◆ **PAGE EXTRACT**
━━━━━━━━

Optimizations

Once we had the basic functionality for training a model done, we decided to focus on optimizations. This is dangerous territory, as we would discover, but in many cases there are quite a few things you can do to optimize your code and bring the gatecount down. There are two main steps to take here: find opportunities for optimization and then design the actual optimizations itself. We'll touch on those in this section. Lastly, we'll also share how optimizations can lead to underconstraining your circuit and our lessons learned here.

How to find opportunities for optimizations

Somewhere, far far away in a Noir Discord thread, we noticed the mention of a "profiler" that is available in the Noir Github. Notably, the Aztec team itself uses it to profile large circuits. With a profiler, you are able to identify costly parts of your code and thus get direction on where to focus optimization efforts. We definitely wanted to give this tool a try! The only downside; it came with this warning "This profiler is not yet documented or advertised publicly as it is still slightly in flux and used only by the Aztec team." Luckily, we like a challenge.

━━━━━━━━

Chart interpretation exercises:
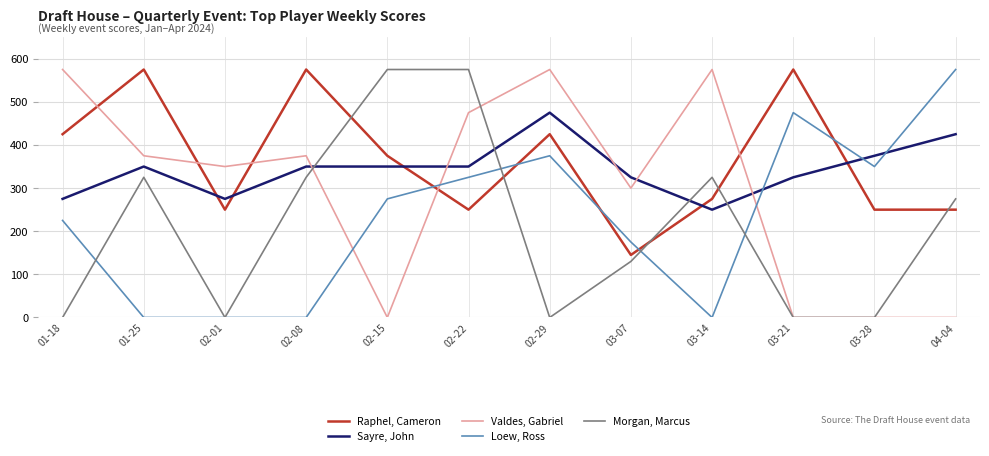

What is the minimum value for Sayre, John?

250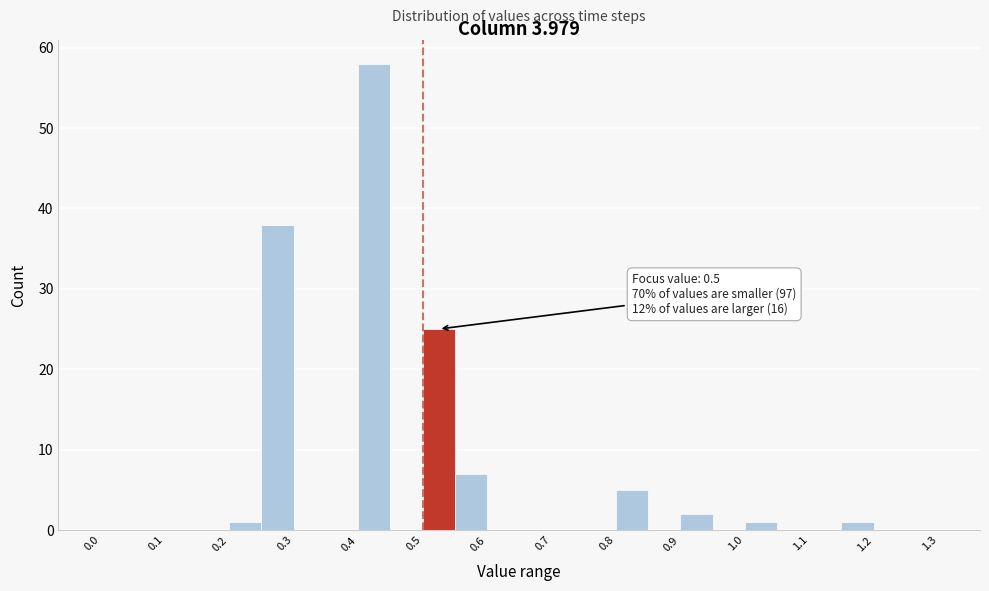

Which range on the x-axis has the tallest bar?

0.40 to 0.45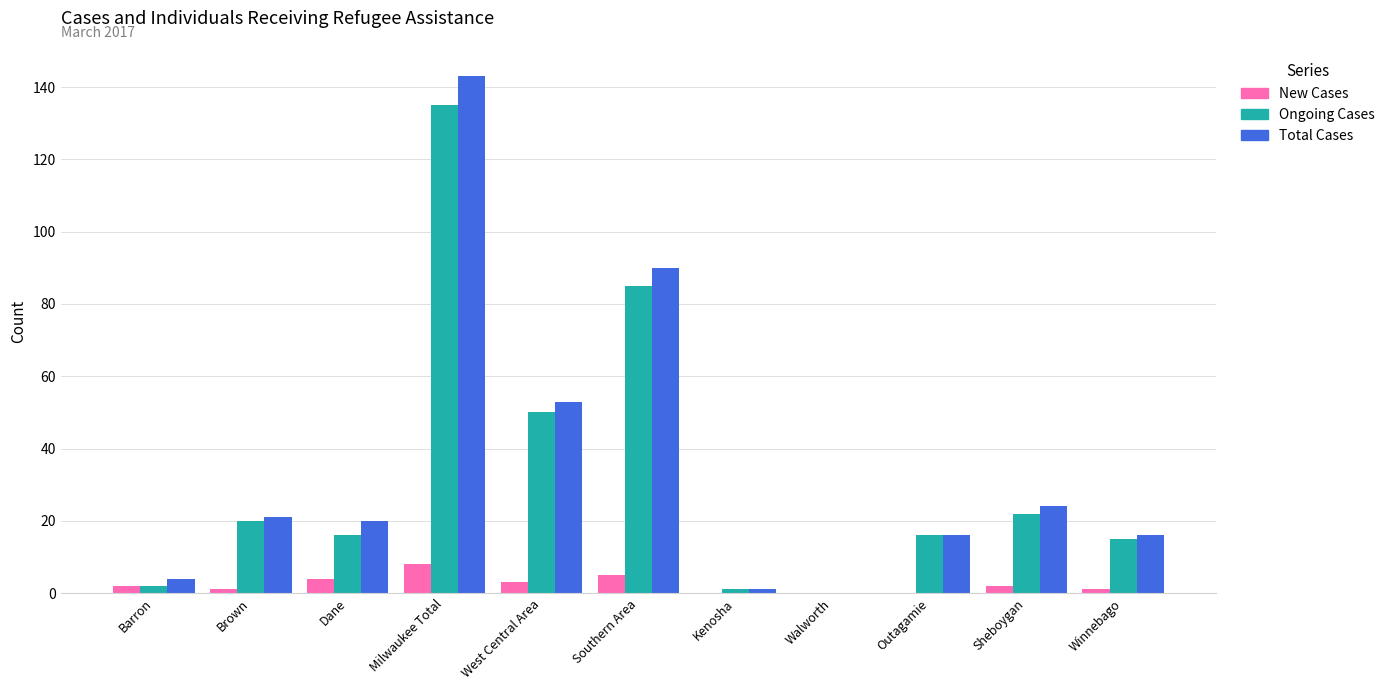

True or false: Total Cases has a value of 0 at Walworth.

True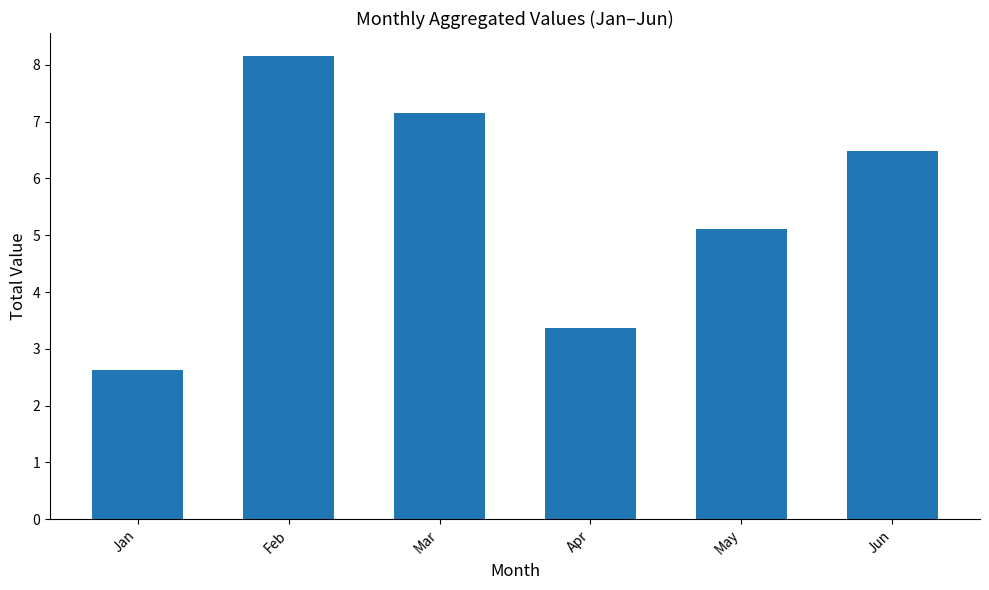

What is the minimum value shown in the chart?

2.6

━━━━━━━━

◆ **COMPLETE THE FOLLOWING**
(a) Answer these questions about the passage on circuit optimizations:
(i) What two main steps does it name for optimizing code?
(ii) Where was the profiler first noticed?
(iii) Which team uses the profiler on large circuits?
(b) Resume the passage on circuit optimizations, picking up after its final sentence.
The material is not required for this work.

◆ **RESULTS OF THE TASKS**
(a)
(i) Finding opportunities for optimization, then designing the actual optimizations.
(ii) In a Noir Discord thread.
(iii) The Aztec team.

(b)
As it turns out, using the profiler is totally doable. You can find the profiler tool here. These are the steps we took to make it work:

Git clone the Noir repo
Checkout the tag of the nargo version you intend to use. Make sure the installed bb version aligns with it.
Set PATH_TO_ARTIFACTto where the json of your compiled circuit is located, for example target/test.json.
Set PATH_TO_OUTPUT to where the svg file will be saved, for example /output.
Set PATH_TO_BB to where bb is installed.
Obtain gates flamegraph:

cargo run --package noir_profiler --bin noir-profiler  gates-flamegraph --artifact-path PATH_TO_ARTIFACT --output PATH_TO_OUTPUT --backend-path PATH_TO_BB

Obtain opcodes flamegraph

cargo run --package noir_profiler --bin noir-profiler  opcodes-flamegraph --artifact-path PATH_TO_ARTIFACT --output PATH_TO_OUTPUT

The one we focused on is the gates flamegraph. The first iterations looked something like this: Screenshot 2025-01-16 at 11.55.02

We highly recommend the use of this profiler, and have also mentioned this to the Aztec/Noir team. Apart from helping you steer your optimization efforts in a certain direction, it also helps developing intuition for the cost of certain things in circuits (in Noir). Below we will discuss some of the optimizations we implemented.

Unnecessary re-calculations

As developers, we often rely on compilers to optimize code for us, and we don't always look at a "simple" multiplication more or less. However, in the world of ZKP that can be costly. In this case it cost us 127,000 gates. Let us explain.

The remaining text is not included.